* What you have to do: Using the data below, copy out all lines with the word "allows".

START Records for the exercise

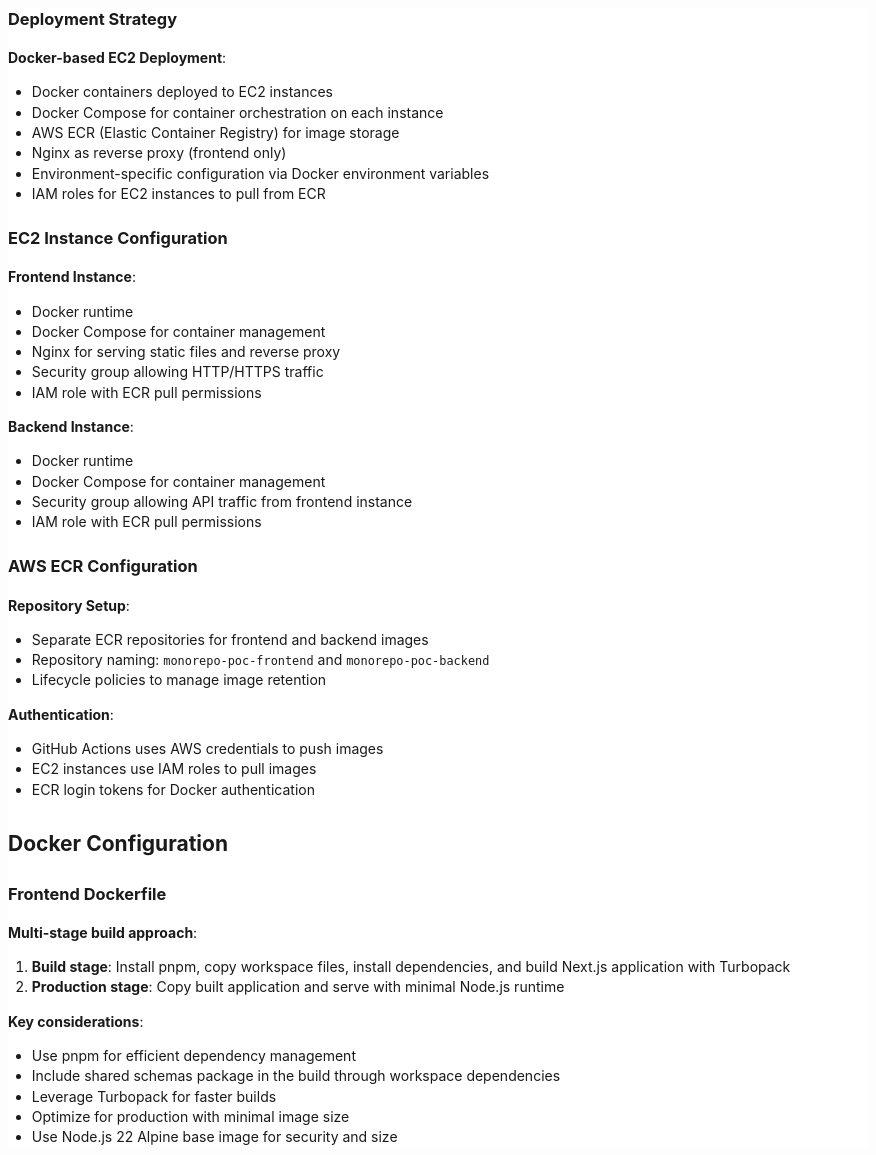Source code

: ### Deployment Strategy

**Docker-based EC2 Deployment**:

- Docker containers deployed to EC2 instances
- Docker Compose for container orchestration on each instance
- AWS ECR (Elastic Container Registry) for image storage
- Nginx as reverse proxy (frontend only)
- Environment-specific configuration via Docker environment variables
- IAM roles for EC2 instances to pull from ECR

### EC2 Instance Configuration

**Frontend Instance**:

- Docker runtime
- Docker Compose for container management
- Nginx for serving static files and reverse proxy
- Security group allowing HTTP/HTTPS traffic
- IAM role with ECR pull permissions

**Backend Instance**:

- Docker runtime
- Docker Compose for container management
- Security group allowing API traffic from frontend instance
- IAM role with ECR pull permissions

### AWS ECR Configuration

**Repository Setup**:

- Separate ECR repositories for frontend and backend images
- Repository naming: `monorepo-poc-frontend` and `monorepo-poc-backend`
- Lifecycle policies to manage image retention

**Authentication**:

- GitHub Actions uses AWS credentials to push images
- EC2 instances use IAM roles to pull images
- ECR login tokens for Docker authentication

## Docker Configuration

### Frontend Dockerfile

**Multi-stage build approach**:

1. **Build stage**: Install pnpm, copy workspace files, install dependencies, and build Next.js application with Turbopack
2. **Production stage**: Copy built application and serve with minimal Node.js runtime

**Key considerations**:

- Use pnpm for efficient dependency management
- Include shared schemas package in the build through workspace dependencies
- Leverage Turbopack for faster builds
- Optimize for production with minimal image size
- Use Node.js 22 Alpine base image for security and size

END Records for the exercise
START Records for the exercise

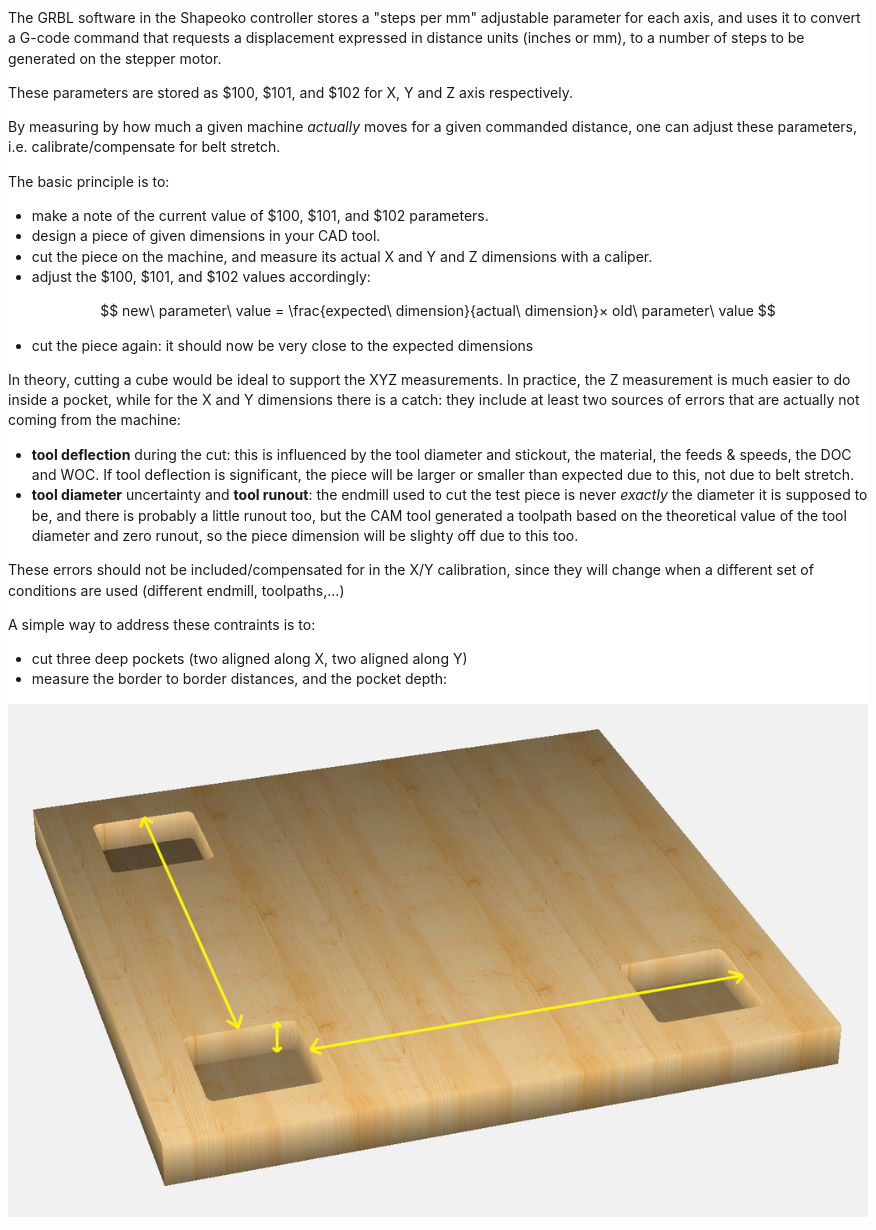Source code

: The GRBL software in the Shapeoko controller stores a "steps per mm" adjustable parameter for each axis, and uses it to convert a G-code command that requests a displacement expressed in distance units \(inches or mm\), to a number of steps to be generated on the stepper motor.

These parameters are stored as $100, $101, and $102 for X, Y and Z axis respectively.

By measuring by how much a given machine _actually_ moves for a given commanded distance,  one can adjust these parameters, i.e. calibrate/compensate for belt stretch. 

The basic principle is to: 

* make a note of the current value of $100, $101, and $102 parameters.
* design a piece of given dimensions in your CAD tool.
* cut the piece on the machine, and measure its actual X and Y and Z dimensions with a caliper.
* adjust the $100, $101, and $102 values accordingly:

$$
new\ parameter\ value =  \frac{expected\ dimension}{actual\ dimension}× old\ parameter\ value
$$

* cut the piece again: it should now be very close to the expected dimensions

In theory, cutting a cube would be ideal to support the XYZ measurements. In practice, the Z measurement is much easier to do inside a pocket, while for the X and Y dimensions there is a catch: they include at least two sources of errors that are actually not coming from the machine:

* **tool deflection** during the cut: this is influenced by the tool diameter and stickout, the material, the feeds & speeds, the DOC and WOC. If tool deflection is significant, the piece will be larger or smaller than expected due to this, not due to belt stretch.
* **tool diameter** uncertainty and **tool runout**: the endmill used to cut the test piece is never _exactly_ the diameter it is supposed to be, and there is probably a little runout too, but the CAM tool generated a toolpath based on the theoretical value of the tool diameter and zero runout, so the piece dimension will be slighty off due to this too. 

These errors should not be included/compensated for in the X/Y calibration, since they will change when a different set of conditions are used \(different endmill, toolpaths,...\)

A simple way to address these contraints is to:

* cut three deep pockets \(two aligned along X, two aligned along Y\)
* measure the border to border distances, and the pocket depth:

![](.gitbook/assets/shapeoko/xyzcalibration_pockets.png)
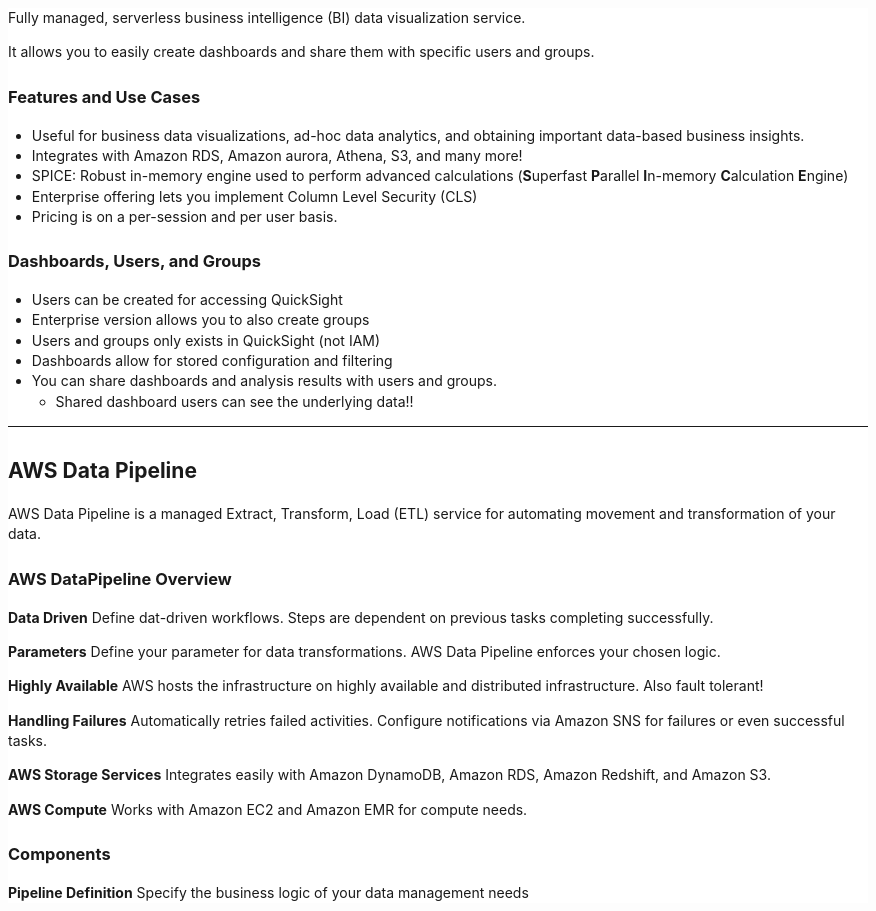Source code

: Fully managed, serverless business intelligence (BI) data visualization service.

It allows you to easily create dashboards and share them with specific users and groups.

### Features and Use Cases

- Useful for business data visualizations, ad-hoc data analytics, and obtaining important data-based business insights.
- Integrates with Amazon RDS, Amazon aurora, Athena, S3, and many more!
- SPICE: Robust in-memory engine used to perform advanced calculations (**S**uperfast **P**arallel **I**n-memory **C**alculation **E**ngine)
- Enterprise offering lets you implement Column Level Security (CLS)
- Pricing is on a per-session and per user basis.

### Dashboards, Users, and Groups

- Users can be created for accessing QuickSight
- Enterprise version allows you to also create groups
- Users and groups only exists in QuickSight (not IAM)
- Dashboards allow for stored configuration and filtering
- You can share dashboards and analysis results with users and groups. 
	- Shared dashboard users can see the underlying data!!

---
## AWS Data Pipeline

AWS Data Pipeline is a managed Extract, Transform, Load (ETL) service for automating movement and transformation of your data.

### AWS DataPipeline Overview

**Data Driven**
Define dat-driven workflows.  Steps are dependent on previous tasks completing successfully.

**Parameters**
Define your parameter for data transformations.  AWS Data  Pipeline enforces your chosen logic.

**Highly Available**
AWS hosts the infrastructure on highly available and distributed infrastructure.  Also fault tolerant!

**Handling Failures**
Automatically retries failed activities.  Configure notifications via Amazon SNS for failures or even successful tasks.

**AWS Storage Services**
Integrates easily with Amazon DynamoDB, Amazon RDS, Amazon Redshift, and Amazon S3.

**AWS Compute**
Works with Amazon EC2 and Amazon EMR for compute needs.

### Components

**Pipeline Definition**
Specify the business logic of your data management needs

END Records for the exercise
START Records for the exercise

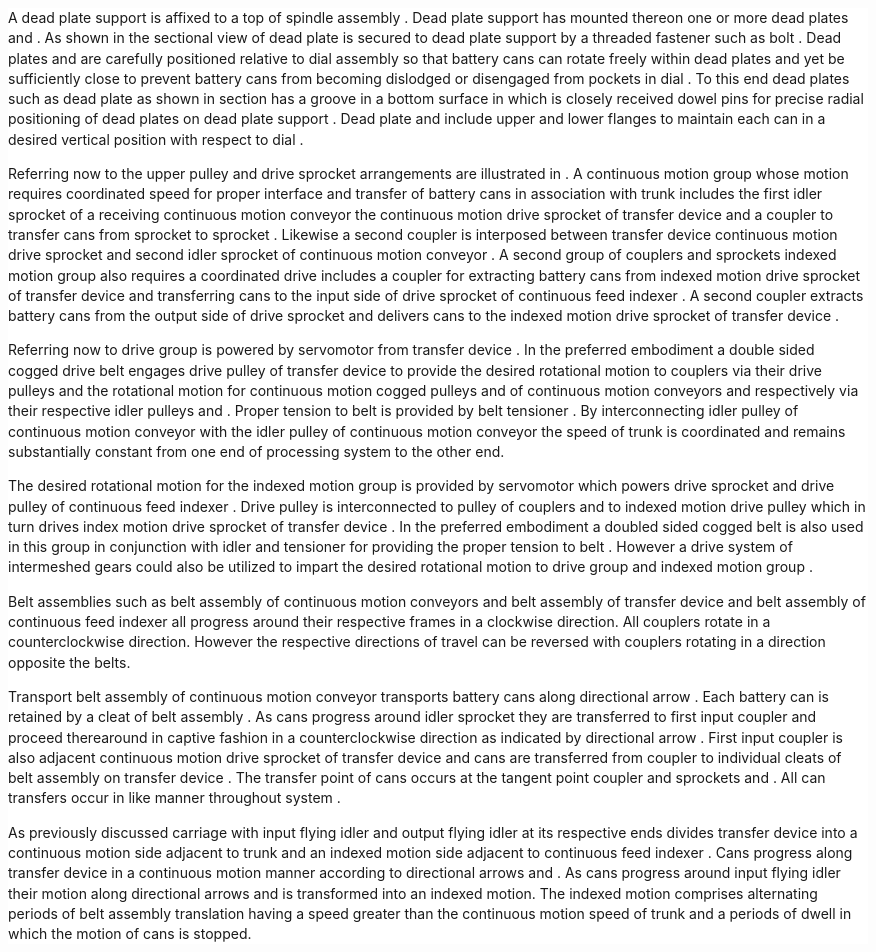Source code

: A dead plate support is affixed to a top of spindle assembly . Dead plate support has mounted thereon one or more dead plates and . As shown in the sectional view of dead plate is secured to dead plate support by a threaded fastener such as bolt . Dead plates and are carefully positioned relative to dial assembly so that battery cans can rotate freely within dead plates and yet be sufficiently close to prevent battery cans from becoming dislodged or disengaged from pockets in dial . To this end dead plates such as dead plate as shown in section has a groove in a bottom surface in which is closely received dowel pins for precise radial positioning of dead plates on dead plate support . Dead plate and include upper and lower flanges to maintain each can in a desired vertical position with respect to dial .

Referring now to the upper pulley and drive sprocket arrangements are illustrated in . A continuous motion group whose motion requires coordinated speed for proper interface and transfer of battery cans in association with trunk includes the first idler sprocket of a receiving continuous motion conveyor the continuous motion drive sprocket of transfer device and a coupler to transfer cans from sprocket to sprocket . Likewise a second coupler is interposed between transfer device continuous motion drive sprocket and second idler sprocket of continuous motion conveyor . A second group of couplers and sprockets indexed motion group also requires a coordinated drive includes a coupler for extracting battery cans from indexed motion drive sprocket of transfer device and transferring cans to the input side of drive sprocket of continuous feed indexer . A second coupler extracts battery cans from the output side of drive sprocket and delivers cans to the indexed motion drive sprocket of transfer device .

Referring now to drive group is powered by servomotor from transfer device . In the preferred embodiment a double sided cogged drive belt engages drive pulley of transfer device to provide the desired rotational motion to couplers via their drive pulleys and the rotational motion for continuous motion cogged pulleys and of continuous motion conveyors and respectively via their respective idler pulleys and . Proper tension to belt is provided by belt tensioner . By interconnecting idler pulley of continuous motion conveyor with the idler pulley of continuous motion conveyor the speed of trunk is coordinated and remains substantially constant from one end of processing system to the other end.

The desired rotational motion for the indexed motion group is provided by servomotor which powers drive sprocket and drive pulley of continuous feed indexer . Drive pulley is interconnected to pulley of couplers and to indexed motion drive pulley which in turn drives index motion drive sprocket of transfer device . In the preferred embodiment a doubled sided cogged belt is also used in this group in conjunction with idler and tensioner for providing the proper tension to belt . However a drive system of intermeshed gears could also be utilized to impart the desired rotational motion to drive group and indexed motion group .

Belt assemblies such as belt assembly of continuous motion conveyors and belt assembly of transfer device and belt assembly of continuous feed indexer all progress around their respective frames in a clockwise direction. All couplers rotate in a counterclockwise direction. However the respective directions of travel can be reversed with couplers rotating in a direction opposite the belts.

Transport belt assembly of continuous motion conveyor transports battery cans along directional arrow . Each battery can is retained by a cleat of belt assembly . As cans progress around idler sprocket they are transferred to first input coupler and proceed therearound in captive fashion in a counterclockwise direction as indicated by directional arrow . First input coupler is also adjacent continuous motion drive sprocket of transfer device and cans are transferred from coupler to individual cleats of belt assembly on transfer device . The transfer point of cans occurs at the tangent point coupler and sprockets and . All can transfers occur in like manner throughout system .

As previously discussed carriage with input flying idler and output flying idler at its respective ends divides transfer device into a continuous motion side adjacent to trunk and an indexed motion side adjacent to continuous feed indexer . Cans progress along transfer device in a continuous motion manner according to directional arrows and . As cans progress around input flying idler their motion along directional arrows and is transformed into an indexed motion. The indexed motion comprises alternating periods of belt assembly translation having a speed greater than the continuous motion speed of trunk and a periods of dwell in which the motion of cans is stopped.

END Records for the exercise

* Answer for the task:
It allows you to easily create dashboards and share them with specific users and groups.
- Enterprise version allows you to also create groups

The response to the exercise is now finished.